→ **Work item**
Gather every line in the listing below that contains the word "name", and copy each of those lines in full.

━━━ Data for processing

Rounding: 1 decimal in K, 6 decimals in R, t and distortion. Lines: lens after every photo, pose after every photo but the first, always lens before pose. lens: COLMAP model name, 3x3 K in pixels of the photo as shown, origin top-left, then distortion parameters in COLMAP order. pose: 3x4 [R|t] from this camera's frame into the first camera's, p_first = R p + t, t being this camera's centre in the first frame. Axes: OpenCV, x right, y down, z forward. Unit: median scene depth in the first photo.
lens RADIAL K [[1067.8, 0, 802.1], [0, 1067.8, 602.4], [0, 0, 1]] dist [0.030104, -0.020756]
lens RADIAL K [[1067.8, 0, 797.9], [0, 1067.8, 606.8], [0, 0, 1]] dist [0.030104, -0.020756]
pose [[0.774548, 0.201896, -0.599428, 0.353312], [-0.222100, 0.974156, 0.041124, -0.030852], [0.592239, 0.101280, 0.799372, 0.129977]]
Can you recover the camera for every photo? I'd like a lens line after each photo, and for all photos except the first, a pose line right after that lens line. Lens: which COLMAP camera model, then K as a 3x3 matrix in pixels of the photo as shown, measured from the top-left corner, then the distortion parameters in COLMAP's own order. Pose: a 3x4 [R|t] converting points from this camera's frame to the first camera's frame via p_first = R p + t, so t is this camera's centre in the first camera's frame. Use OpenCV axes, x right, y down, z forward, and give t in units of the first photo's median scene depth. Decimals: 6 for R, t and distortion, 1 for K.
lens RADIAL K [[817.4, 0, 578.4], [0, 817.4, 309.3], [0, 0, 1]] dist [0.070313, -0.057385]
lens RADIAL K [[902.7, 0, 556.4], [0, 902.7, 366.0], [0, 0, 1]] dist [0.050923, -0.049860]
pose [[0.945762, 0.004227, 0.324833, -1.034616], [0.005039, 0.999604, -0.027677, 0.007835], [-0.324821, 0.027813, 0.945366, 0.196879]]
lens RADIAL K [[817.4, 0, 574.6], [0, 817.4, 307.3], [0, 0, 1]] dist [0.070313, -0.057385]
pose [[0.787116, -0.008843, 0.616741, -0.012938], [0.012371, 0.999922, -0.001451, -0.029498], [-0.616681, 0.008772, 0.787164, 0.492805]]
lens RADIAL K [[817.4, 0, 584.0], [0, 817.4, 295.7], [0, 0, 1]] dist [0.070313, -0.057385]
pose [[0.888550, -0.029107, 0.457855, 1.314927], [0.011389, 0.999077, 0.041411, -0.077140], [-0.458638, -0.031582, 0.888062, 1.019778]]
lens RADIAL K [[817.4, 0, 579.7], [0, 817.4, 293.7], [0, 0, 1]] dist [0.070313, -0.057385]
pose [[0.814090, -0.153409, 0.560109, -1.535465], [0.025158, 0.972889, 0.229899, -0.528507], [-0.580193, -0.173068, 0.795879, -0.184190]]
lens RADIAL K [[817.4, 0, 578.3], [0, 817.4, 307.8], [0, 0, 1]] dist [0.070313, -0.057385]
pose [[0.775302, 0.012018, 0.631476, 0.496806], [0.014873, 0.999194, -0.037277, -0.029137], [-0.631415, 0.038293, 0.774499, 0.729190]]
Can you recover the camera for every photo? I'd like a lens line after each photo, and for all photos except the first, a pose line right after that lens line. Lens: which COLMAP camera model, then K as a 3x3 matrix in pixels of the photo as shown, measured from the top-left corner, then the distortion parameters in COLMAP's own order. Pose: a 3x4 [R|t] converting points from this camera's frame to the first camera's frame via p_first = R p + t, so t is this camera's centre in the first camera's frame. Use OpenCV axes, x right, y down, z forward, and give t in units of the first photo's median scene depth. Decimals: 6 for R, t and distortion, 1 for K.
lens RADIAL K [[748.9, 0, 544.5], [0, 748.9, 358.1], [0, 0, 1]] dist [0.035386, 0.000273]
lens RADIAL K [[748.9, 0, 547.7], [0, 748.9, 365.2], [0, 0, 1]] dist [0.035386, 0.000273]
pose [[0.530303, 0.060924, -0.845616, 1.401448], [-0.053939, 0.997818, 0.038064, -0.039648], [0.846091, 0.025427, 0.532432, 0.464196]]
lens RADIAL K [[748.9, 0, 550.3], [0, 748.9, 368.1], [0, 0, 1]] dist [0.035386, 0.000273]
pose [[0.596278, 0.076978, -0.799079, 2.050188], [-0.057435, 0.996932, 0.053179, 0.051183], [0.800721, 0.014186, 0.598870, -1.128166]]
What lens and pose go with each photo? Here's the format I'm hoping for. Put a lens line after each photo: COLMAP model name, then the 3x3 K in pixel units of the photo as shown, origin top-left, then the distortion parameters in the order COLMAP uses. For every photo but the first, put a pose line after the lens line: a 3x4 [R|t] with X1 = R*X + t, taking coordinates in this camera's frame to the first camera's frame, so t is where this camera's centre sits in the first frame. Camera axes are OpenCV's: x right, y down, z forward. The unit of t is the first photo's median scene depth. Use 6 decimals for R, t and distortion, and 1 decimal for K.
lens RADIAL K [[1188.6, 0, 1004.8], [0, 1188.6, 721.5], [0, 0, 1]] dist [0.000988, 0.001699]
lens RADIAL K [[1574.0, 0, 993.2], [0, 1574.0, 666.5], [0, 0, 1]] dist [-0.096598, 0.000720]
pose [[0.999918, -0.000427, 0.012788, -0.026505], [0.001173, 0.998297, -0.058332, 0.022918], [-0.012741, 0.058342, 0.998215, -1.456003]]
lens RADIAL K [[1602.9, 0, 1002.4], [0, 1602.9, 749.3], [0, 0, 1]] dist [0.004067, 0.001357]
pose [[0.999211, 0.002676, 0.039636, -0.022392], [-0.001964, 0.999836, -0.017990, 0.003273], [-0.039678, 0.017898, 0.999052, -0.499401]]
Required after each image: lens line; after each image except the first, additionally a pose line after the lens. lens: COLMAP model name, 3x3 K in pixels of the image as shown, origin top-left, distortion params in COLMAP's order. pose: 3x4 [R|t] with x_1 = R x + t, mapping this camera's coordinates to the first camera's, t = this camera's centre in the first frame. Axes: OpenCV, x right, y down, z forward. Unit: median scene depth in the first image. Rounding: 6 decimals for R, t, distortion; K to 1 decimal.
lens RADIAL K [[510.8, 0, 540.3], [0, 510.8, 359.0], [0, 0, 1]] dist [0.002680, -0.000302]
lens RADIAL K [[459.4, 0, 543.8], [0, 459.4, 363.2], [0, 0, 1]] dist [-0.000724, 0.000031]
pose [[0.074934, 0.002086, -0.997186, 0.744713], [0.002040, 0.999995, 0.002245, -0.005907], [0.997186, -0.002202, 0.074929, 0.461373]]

━━━━━━

→ **Task answer**
Rounding: 1 decimal in K, 6 decimals in R, t and distortion. Lines: lens after every photo, pose after every photo but the first, always lens before pose. lens: COLMAP model name, 3x3 K in pixels of the photo as shown, origin top-left, then distortion parameters in COLMAP order. pose: 3x4 [R|t] from this camera's frame into the first camera's, p_first = R p + t, t being this camera's centre in the first frame. Axes: OpenCV, x right, y down, z forward. Unit: median scene depth in the first photo.
What lens and pose go with each photo? Here's the format I'm hoping for. Put a lens line after each photo: COLMAP model name, then the 3x3 K in pixel units of the photo as shown, origin top-left, then the distortion parameters in the order COLMAP uses. For every photo but the first, put a pose line after the lens line: a 3x4 [R|t] with X1 = R*X + t, taking coordinates in this camera's frame to the first camera's frame, so t is where this camera's centre sits in the first frame. Camera axes are OpenCV's: x right, y down, z forward. The unit of t is the first photo's median scene depth. Use 6 decimals for R, t and distortion, and 1 decimal for K.
Required after each image: lens line; after each image except the first, additionally a pose line after the lens. lens: COLMAP model name, 3x3 K in pixels of the image as shown, origin top-left, distortion params in COLMAP's order. pose: 3x4 [R|t] with x_1 = R x + t, mapping this camera's coordinates to the first camera's, t = this camera's centre in the first frame. Axes: OpenCV, x right, y down, z forward. Unit: median scene depth in the first image. Rounding: 6 decimals for R, t, distortion; K to 1 decimal.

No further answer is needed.